- **Task requirements**
Take the data below and extract the lines from the one with "nose: (256, 86)" to the one with "left knee: (320, 214)", inclusive, exactly as written.

Saved data entries
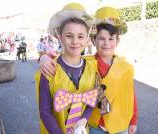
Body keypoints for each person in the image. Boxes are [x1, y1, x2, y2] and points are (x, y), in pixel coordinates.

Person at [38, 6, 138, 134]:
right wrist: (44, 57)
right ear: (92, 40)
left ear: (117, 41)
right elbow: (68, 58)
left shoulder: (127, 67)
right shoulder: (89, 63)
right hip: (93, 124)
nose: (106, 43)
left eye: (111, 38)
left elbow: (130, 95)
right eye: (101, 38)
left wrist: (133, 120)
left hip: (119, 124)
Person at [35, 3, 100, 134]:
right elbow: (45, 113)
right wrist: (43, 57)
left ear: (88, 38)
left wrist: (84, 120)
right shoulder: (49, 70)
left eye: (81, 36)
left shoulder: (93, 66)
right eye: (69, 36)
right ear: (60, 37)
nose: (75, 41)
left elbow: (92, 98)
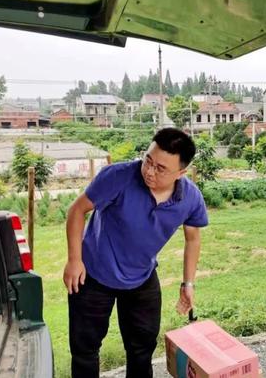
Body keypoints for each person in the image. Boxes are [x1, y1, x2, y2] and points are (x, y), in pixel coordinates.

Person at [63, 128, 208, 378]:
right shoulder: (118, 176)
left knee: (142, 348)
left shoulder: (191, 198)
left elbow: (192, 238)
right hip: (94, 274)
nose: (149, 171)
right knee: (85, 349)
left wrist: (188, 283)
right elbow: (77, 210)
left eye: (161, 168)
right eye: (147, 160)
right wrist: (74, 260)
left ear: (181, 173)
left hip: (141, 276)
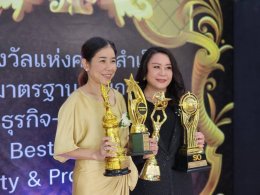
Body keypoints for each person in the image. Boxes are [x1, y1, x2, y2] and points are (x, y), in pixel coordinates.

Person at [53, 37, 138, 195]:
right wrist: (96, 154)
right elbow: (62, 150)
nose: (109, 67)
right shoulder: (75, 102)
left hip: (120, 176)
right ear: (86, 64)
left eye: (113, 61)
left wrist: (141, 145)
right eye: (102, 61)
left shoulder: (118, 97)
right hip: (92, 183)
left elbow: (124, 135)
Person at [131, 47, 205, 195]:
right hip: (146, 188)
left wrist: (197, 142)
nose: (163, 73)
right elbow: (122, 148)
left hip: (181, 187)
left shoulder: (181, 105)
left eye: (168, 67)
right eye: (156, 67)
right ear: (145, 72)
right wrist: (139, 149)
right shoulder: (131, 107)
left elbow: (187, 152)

--

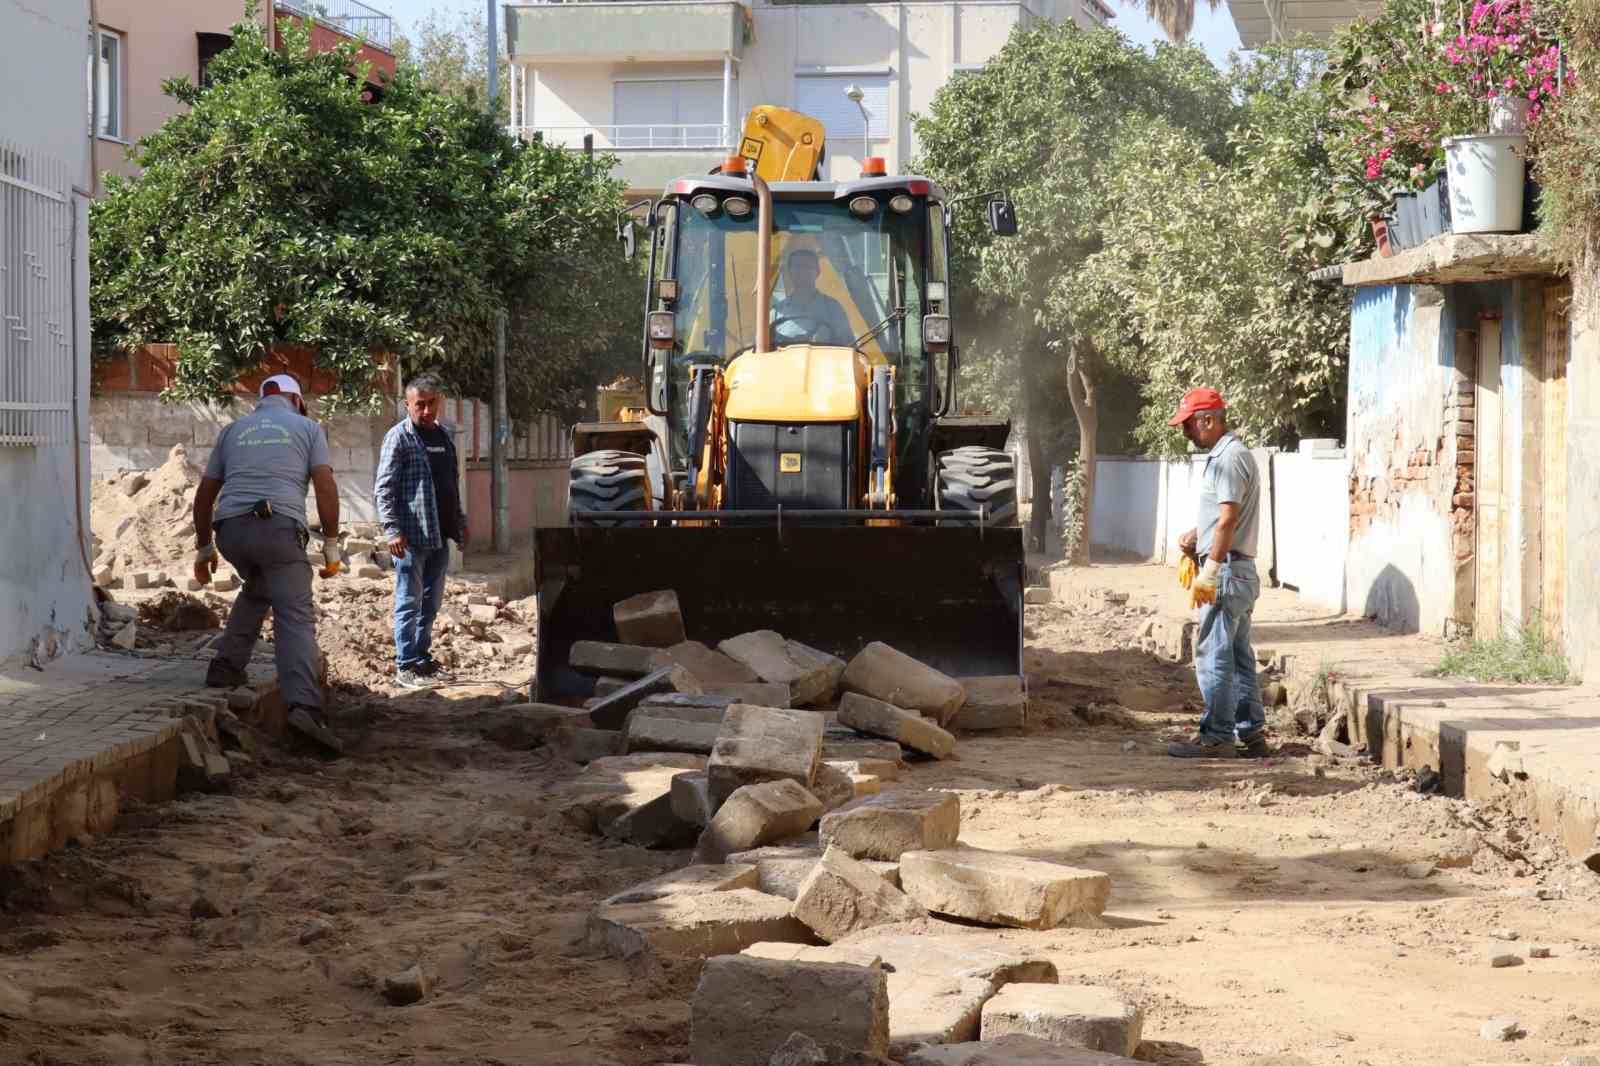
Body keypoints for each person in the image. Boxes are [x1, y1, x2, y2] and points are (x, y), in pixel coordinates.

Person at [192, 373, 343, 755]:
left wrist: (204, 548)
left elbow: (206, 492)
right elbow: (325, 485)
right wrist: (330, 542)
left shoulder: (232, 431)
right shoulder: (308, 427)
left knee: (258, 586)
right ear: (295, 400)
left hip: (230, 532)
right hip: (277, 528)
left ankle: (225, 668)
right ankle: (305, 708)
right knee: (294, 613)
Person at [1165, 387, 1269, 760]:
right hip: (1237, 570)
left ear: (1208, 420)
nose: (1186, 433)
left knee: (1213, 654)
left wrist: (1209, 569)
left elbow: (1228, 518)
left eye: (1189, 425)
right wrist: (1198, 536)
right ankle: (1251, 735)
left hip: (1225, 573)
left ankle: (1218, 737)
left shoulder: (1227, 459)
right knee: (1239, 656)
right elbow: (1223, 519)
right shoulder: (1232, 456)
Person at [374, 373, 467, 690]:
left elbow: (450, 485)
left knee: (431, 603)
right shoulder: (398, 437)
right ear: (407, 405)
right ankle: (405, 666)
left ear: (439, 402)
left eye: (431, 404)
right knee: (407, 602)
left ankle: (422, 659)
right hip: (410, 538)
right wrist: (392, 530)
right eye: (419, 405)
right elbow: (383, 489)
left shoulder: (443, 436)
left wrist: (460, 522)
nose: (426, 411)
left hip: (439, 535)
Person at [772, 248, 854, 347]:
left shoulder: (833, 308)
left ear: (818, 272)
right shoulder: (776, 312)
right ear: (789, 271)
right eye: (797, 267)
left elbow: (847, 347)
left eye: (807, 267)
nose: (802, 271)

...

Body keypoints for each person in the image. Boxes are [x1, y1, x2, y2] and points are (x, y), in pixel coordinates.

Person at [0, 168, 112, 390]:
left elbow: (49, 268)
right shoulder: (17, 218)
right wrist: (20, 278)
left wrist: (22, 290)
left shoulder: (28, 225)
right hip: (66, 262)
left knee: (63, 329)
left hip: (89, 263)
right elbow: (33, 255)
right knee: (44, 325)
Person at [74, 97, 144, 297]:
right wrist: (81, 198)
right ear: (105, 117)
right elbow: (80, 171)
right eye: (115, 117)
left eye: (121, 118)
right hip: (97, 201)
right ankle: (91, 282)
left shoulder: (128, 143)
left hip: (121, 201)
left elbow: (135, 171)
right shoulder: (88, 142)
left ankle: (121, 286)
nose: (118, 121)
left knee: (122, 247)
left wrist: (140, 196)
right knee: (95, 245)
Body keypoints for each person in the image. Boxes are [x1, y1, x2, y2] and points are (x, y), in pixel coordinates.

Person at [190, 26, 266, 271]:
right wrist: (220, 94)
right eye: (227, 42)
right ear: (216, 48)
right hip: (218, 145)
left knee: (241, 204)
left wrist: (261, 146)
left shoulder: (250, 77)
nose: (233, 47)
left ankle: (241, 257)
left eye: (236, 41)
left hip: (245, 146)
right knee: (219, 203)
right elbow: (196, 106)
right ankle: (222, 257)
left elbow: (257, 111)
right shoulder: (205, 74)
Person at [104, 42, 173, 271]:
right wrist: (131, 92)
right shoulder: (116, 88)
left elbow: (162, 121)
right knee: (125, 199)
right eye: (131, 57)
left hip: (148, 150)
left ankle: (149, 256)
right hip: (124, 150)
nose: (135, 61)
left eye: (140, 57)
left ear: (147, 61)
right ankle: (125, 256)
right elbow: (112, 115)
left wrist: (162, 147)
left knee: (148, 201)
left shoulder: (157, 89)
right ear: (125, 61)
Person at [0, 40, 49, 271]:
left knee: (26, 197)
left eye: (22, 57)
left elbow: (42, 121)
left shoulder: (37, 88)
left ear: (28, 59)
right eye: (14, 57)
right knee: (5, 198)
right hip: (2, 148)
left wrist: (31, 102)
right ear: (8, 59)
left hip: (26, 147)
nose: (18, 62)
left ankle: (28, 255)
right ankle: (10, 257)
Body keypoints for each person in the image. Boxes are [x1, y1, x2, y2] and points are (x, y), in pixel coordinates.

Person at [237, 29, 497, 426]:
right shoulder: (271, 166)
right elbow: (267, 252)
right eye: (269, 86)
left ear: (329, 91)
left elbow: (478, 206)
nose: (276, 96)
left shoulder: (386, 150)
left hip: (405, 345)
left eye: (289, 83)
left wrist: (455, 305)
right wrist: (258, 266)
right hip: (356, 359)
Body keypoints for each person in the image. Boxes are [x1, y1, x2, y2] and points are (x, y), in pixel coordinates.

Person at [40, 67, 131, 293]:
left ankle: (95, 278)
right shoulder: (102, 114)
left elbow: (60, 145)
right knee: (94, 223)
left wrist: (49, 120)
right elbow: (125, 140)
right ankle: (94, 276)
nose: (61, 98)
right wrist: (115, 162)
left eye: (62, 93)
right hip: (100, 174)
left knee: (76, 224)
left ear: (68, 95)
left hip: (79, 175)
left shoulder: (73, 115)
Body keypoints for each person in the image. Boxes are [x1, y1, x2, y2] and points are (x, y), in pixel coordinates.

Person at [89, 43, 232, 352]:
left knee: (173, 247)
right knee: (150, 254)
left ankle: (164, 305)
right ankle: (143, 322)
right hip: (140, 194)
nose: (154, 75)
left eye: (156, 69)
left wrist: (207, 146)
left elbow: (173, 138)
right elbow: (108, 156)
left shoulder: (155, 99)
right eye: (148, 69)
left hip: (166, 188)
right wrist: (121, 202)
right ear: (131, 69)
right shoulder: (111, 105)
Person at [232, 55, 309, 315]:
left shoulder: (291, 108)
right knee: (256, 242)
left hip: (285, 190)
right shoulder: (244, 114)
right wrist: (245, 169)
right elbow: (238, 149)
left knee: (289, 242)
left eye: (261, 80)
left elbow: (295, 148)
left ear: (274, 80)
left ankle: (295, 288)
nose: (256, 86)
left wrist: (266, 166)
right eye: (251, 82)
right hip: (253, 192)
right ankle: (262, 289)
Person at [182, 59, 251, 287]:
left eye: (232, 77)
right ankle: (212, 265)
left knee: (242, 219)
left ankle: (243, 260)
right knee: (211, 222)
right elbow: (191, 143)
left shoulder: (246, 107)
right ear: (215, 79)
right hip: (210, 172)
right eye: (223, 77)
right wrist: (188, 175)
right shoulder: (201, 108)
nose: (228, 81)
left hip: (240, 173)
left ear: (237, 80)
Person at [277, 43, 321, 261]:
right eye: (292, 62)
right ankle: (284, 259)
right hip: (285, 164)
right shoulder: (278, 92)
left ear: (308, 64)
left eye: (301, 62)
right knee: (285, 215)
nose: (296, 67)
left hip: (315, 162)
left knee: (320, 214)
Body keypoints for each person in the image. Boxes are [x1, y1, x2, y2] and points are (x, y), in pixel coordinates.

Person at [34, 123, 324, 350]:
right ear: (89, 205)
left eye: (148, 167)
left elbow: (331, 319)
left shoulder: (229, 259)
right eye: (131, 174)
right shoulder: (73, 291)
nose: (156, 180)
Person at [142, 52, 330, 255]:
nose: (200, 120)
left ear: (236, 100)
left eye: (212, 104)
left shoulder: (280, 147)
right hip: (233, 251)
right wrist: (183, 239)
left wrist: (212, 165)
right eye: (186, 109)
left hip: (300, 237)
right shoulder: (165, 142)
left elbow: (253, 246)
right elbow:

- **Exercise response**
nose: (256, 86)
left wrist: (266, 166)
right eye: (251, 82)
right hip: (253, 192)
right ankle: (262, 289)
Person at [182, 59, 251, 287]:
left eye: (232, 77)
right ankle: (212, 265)
left knee: (242, 219)
left ankle: (243, 260)
right knee: (211, 222)
right elbow: (191, 143)
left shoulder: (246, 107)
right ear: (215, 79)
right hip: (210, 172)
right eye: (223, 77)
right wrist: (188, 175)
right shoulder: (201, 108)
nose: (228, 81)
left hip: (240, 173)
left ear: (237, 80)
Person at [277, 43, 321, 261]:
right eye: (292, 62)
right ankle: (284, 259)
right hip: (285, 164)
right shoulder: (278, 92)
left ear: (308, 64)
left eye: (301, 62)
right knee: (285, 215)
nose: (296, 67)
left hip: (315, 162)
left knee: (320, 214)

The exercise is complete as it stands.